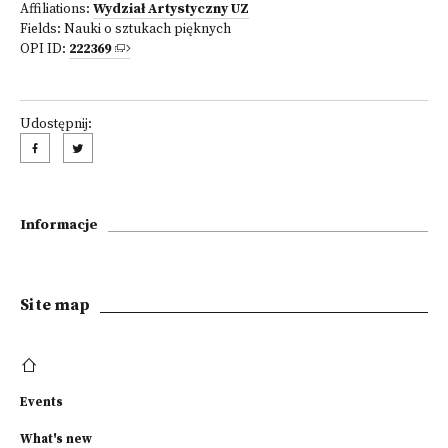
Affiliations:
Wydział Artystyczny UZ
Fields:
Nauki o sztukach pięknych
OPI ID:
222369
Udostępnij:
Informacje
Site map
Events
What's new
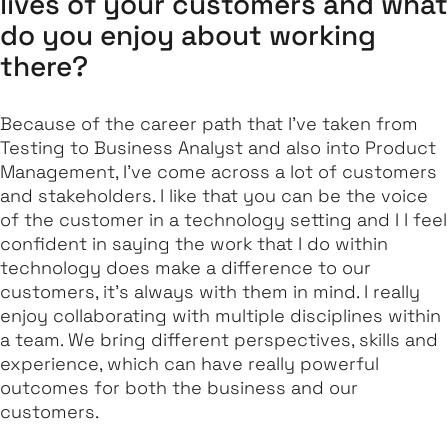
lives of your customers and what
do you enjoy about working
there?
Because of the career path that I've taken from
Testing to Business Analyst and also into Product
Management, I’ve come across a lot of customers
and stakeholders. I like that you can be the voice
of the customer in a technology setting and I I feel
confident in saying the work that I do within
technology does make a difference to our
customers, it's always with them in mind. I really
enjoy collaborating with multiple disciplines within
a team. We bring different perspectives, skills and
experience, which can have really powerful
outcomes for both the business and our
customers.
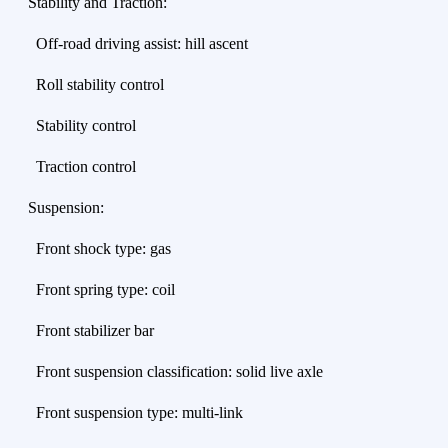
Stability and Traction:
Off-road driving assist: hill ascent
Roll stability control
Stability control
Traction control
Suspension:
Front shock type: gas
Front spring type: coil
Front stabilizer bar
Front suspension classification: solid live axle
Front suspension type: multi-link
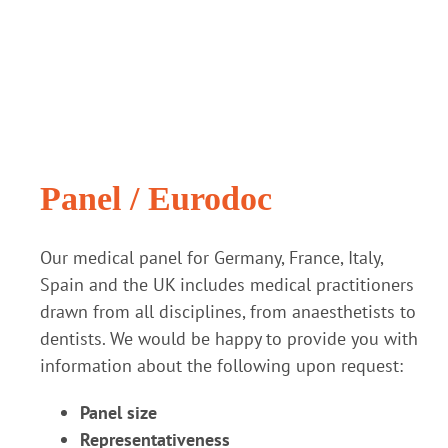
Panel / Eurodoc
Our medical panel for Germany, France, Italy,
Spain and the UK includes medical practitioners
drawn from all disciplines, from anaesthetists to
dentists. We would be happy to provide you with
information about the following upon request:
Panel size
Representativeness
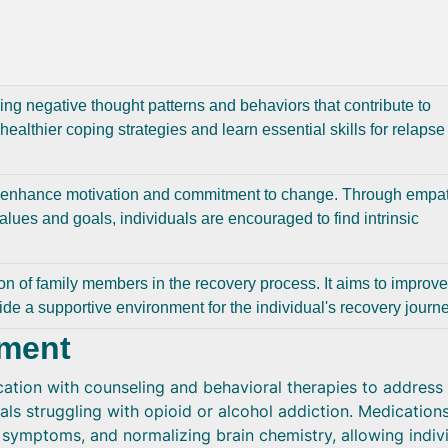
ng negative thought patterns and behaviors that contribute to
healthier coping strategies and learn essential skills for relapse
o enhance motivation and commitment to change. Through empat
alues and goals, individuals are encouraged to find intrinsic
ion of family members in the recovery process. It aims to improve
ide a supportive environment for the individual's recovery journe
tment
tion with counseling and behavioral therapies to address
uals struggling with opioid or alcohol addiction. Medication
symptoms, and normalizing brain chemistry, allowing indiv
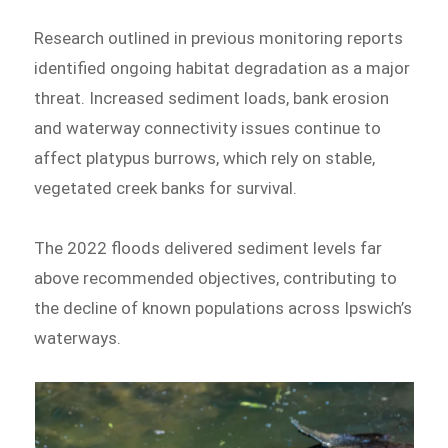
Research outlined in previous monitoring reports
identified ongoing habitat degradation as a major
threat. Increased sediment loads, bank erosion
and waterway connectivity issues continue to
affect platypus burrows, which rely on stable,
vegetated creek banks for survival.
The 2022 floods delivered sediment levels far
above recommended objectives, contributing to
the decline of known populations across Ipswich’s
waterways.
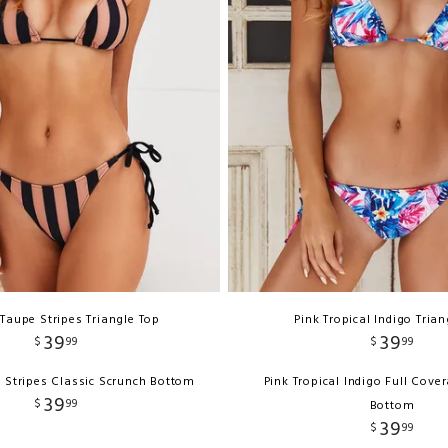
 Taupe Stripes Triangle Top
Pink Tropical Indigo Tria
39
39
$
99
$
99
 Stripes Classic Scrunch Bottom
Pink Tropical Indigo Full Cove
39
$
99
Bottom
39
$
99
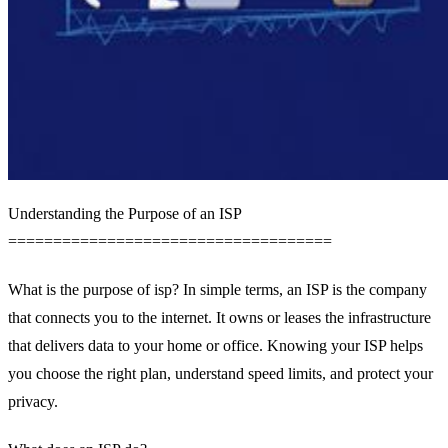
Understanding the Purpose of an ISP
====================================
What is the purpose of isp? In simple terms, an ISP is the company
that connects you to the internet. It owns or leases the infrastructure
that delivers data to your home or office. Knowing your ISP helps
you choose the right plan, understand speed limits, and protect your
privacy.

——

◆ **Work instructions**: Express the lines above as a Markdown table with the columns "Row" and "Line," numbering each row and omitting blank lines and the picture markers.

◆ **Response area**:
| Row | Line |
|---|---|
| 1 | Affiliations: |
| 2 | Wydział Artystyczny UZ |
| 3 | Fields: |
| 4 | Nauki o sztukach pięknych |
| 5 | OPI ID: |
| 6 | 222369 |
| 7 | Udostępnij: |
| 8 | Informacje |
| 9 | Site map |
| 10 | Events |
| 11 | What's new |
| 12 | lives of your customers and what |
| 13 | do you enjoy about working |
| 14 | there? |
| 15 | Because of the career path that I've taken from |
| 16 | Testing to Business Analyst and also into Product |
| 17 | Management, I’ve come across a lot of customers |
| 18 | and stakeholders. I like that you can be the voice |
| 19 | of the customer in a technology setting and I I feel |
| 20 | confident in saying the work that I do within |
| 21 | technology does make a difference to our |
| 22 | customers, it's always with them in mind. I really |
| 23 | enjoy collaborating with multiple disciplines within |
| 24 | a team. We bring different perspectives, skills and |
| 25 | experience, which can have really powerful |
| 26 | outcomes for both the business and our |
| 27 | customers. |
| 28 | Stability and Traction: |
| 29 | Off-road driving assist: hill ascent |
| 30 | Roll stability control |
| 31 | Stability control |
| 32 | Traction control |
| 33 | Suspension: |
| 34 | Front shock type: gas |
| 35 | Front spring type: coil |
| 36 | Front stabilizer bar |
| 37 | Front suspension classification: solid live axle |
| 38 | Front suspension type: multi-link |
| 39 | Panel / Eurodoc |
| 40 | Our medical panel for Germany, France, Italy, |
| 41 | Spain and the UK includes medical practitioners |
| 42 | drawn from all disciplines, from anaesthetists to |
| 43 | dentists. We would be happy to provide you with |
| 44 | information about the following upon request: |
| 45 | Panel size |
| 46 | Representativeness |
| 47 | ng negative thought patterns and behaviors that contribute to |
| 48 | healthier coping strategies and learn essential skills for relapse |
| 49 | o enhance motivation and commitment to change. Through empat |
| 50 | alues and goals, individuals are encouraged to find intrinsic |
| 51 | ion of family members in the recovery process. It aims to improve |
| 52 | ide a supportive environment for the individual's recovery journe |
| 53 | tment |
| 54 | tion with counseling and behavioral therapies to address |
| 55 | uals struggling with opioid or alcohol addiction. Medication |
| 56 | symptoms, and normalizing brain chemistry, allowing indiv |
| 57 | Research outlined in previous monitoring reports |
| 58 | identified ongoing habitat degradation as a major |
| 59 | threat. Increased sediment loads, bank erosion |
| 60 | and waterway connectivity issues continue to |
| 61 | affect platypus burrows, which rely on stable, |
| 62 | vegetated creek banks for survival. |
| 63 | The 2022 floods delivered sediment levels far |
| 64 | above recommended objectives, contributing to |
| 65 | the decline of known populations across Ipswich’s |
| 66 | waterways. |
| 67 |  Taupe Stripes Triangle Top |
| 68 | Pink Tropical Indigo Tria |
| 69 | 39 |
| 70 | 39 |
| 71 | $ |
| 72 | 99 |
| 73 | $ |
| 74 | 99 |
| 75 |  Stripes Classic Scrunch Bottom |
| 76 | Pink Tropical Indigo Full Cove |
| 77 | 39 |
| 78 | $ |
| 79 | 99 |
| 80 | Bottom |
| 81 | 39 |
| 82 | $ |
| 83 | 99 |
| 84 | Understanding the Purpose of an ISP |
| 85 | ==================================== |
| 86 | What is the purpose of isp? In simple terms, an ISP is the company |
| 87 | that connects you to the internet. It owns or leases the infrastructure |
| 88 | that delivers data to your home or office. Knowing your ISP helps |
| 89 | you choose the right plan, understand speed limits, and protect your |
| 90 | privacy. |